1 of a suit: 13+, 4 card majors. Unlimited. Responses are 6+, and Gorenish. Very few (or no) conventions.

1NT: 10-12

2 of a suit: 6-12, 5+ cards, may be any 5 card suit, including a 6 count with a 65432 suit at unfavorable. New suits are NF, 2NT and a raise to 3 are invitational. Jump shifts are GF.

 

Very aggressive, simple system. 2 bids are hard to handle for the opps, but game and slams are difficult to bid.

 

Fantoni-Nunes

1 of a suit: 14+ unbalanced, 15+ balanced, 5 card majors, 4 card 1D (unbalanced, usually 5+), 1C is 2+ and contains balanced hands with no 5cM outside of the NT ranges.
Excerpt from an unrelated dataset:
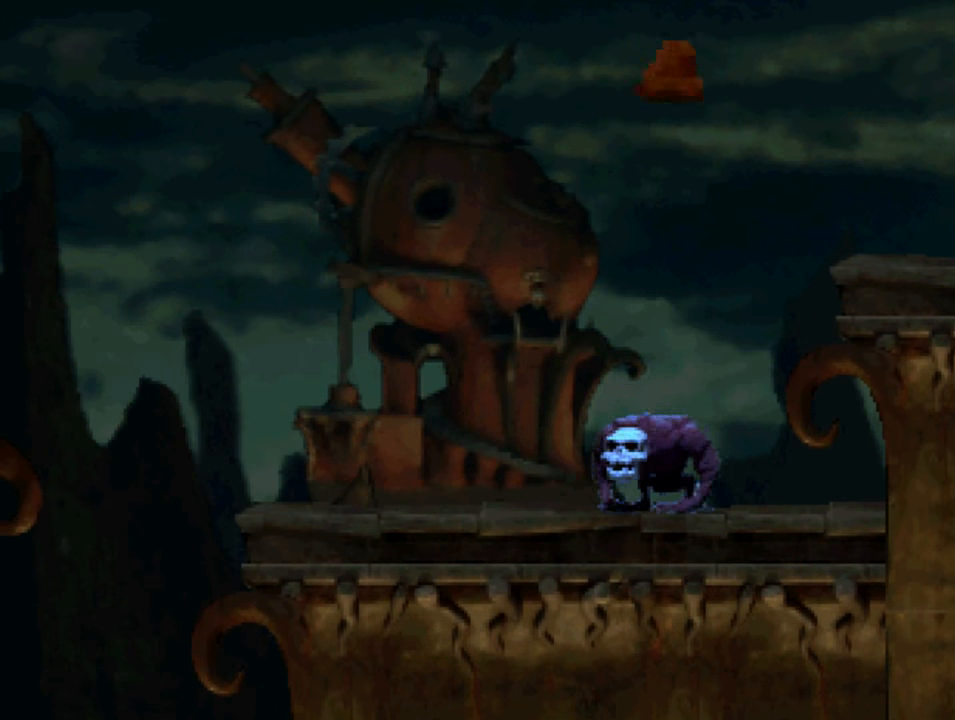
{"buttons": ["SQUARE", "DPAD_RIGHT"], "left_stick": "center", "right_stick": "center", "events": [[16, "DPAD_RIGHT", "down"], [150, "SQUARE", "down"]]}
Unlimited and forcing. 1 level responses are 1-9, 2 level responses are 10+ and GF. 2C (or 1C-2D) is a catchall GF: other 2/1s are 5+ cards. 3 level responses are 5-5 GF.

1NT: 12-14

2 of a suit: 10(9)-13, 5+ cards, unbalanced, may be any 5 card suit. 2m may be 4441. Relay continuations.

 

An aggressive, sophisticated system.

 

Chicken EHAA (my system)

1 of a suit: 13+ unbalanced, 14+ balanced, 5 card majors. Unlimited. Responses are 4+, and basically Standard American. Some conventions (NMF, 4sf, splinters, etc.), but not many. Invite with 9-10, drive to game with 11.

1NT: 10-13, includes most 5422s 10-bad 13, unless a strong suit, where we open 2X.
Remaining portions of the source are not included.